◆ Task statement
An exact copy of each line below is needed, with no images in it.

──────── Working data

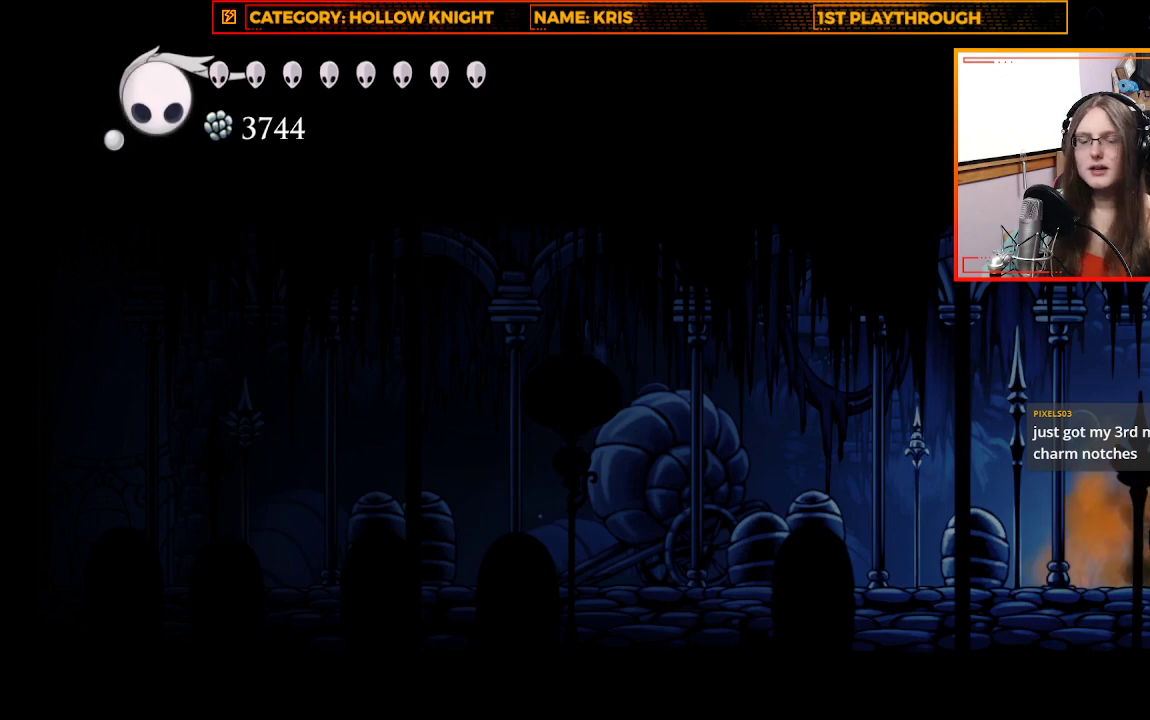
{"buttons": [], "left_stick": "center", "right_stick": "center", "events": []}
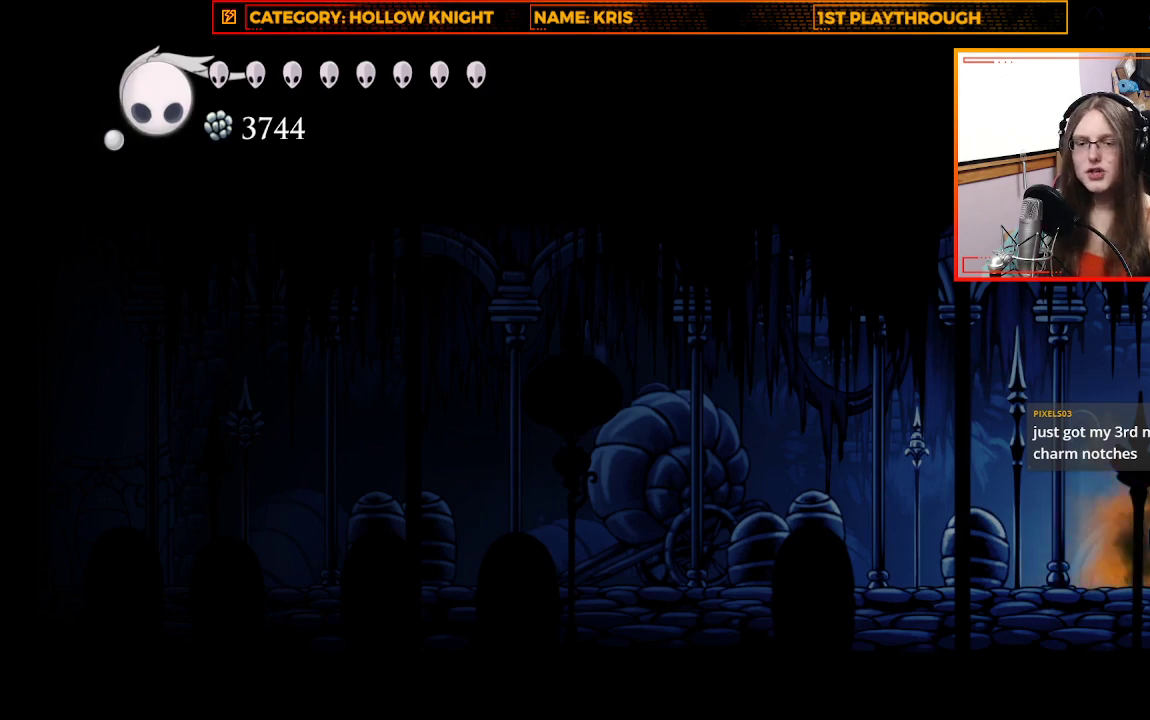
{"buttons": [], "left_stick": "center", "right_stick": "center", "events": []}
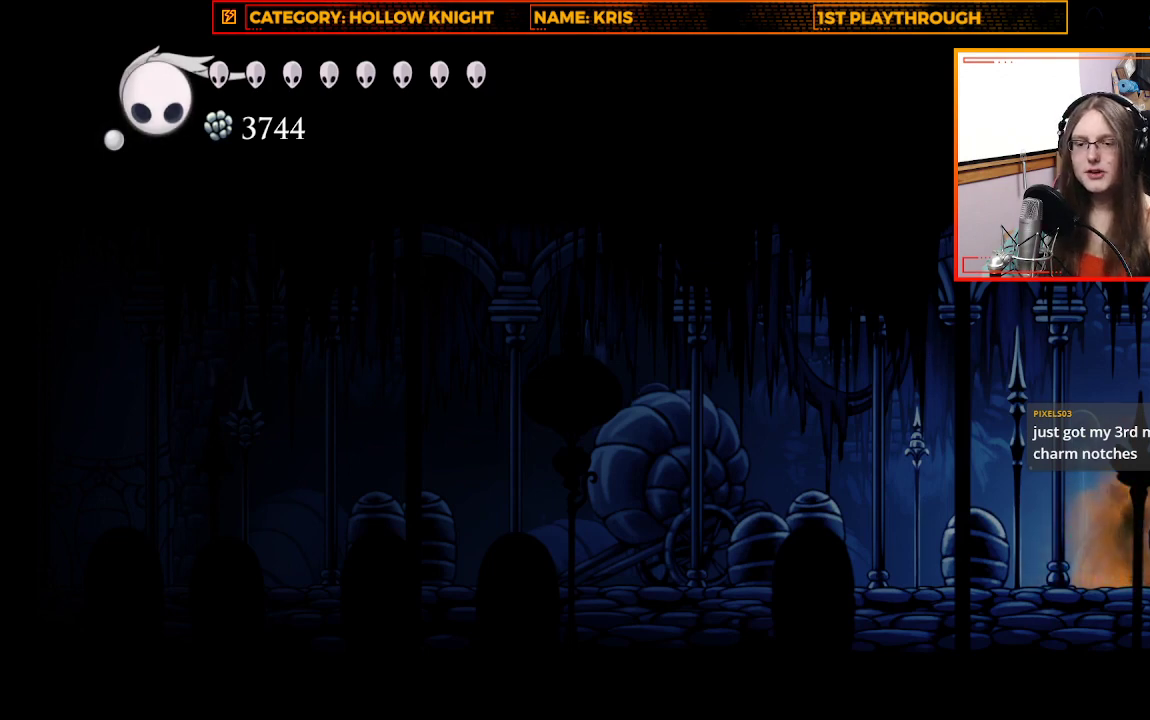
{"buttons": [], "left_stick": "center", "right_stick": "center", "events": []}
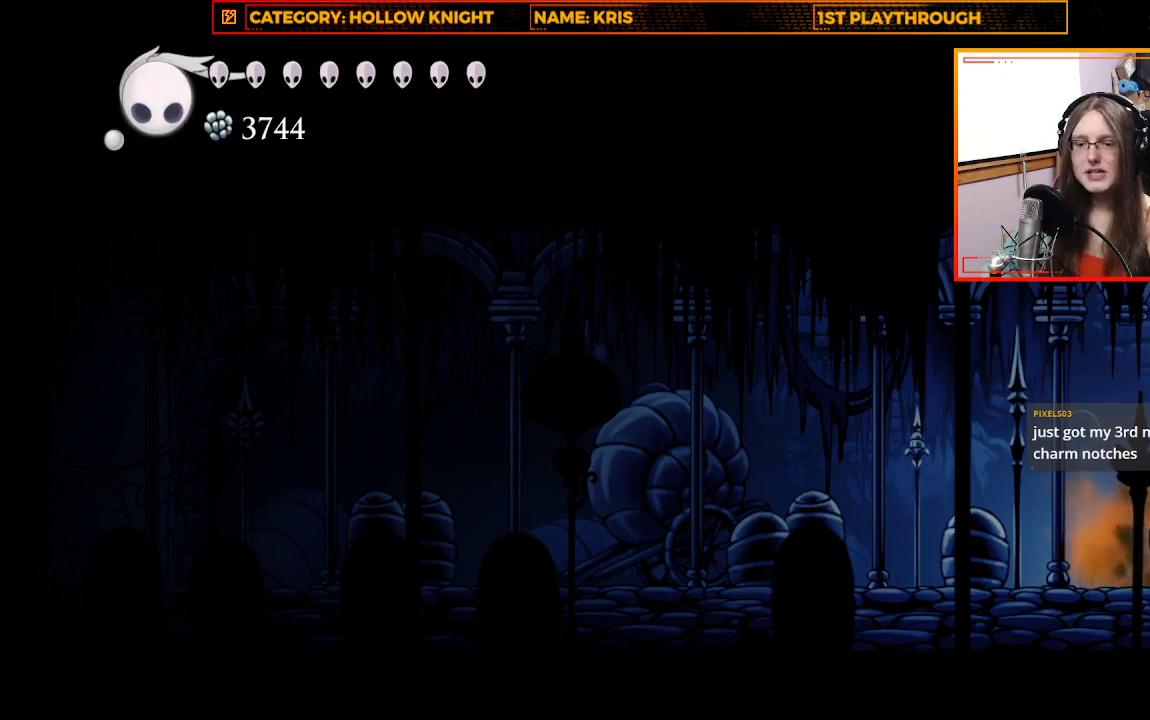
{"buttons": [], "left_stick": "center", "right_stick": "center", "events": []}
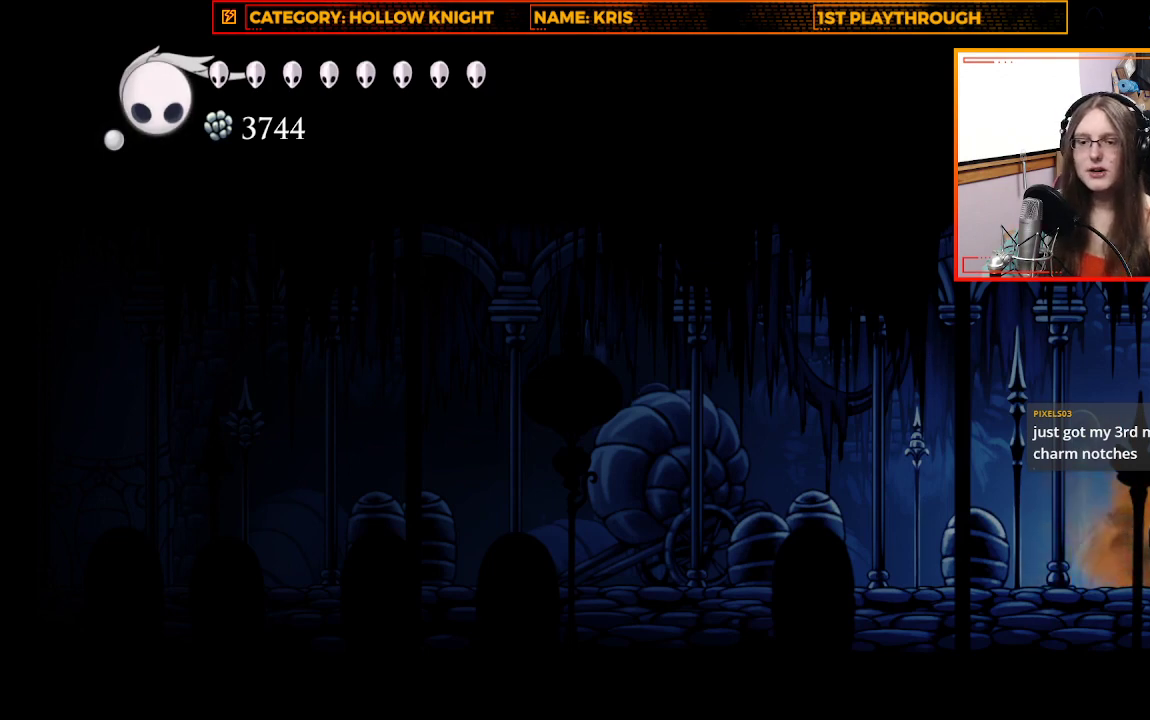
{"buttons": [], "left_stick": "center", "right_stick": "center", "events": []}
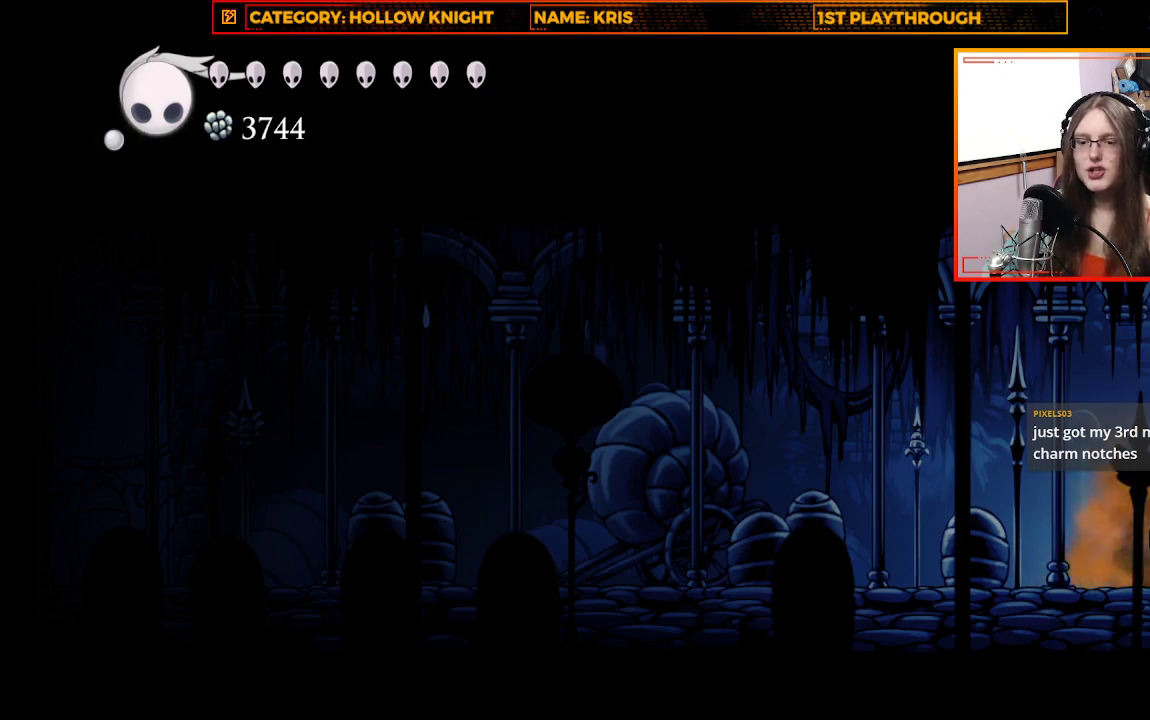
{"buttons": [], "left_stick": "center", "right_stick": "center", "events": [[367, "SELECT", "down"], [433, "SELECT", "up"]]}
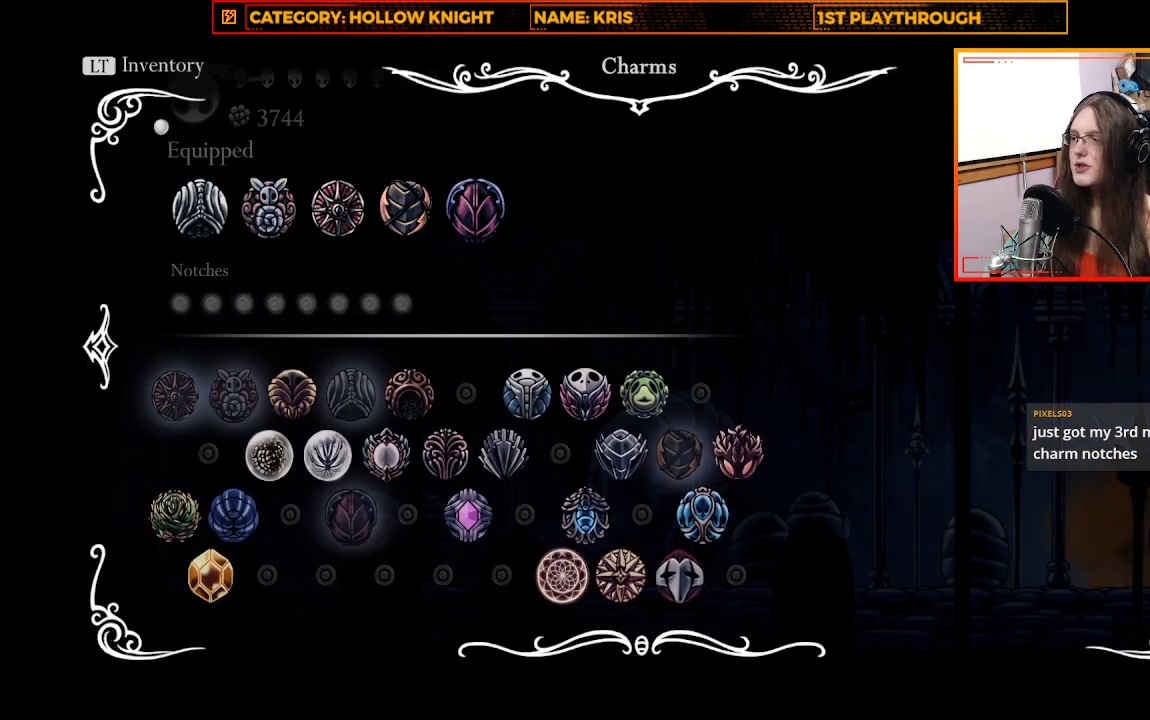
{"buttons": [], "left_stick": "center", "right_stick": "center", "events": []}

────────────────

◆ Response to this exercise
{"buttons": [], "left_stick": "center", "right_stick": "center", "events": []}
{"buttons": [], "left_stick": "center", "right_stick": "center", "events": []}
{"buttons": [], "left_stick": "center", "right_stick": "center", "events": []}
{"buttons": [], "left_stick": "center", "right_stick": "center", "events": []}
{"buttons": [], "left_stick": "center", "right_stick": "center", "events": []}
{"buttons": [], "left_stick": "center", "right_stick": "center", "events": [[367, "SELECT", "down"], [433, "SELECT", "up"]]}
{"buttons": [], "left_stick": "center", "right_stick": "center", "events": []}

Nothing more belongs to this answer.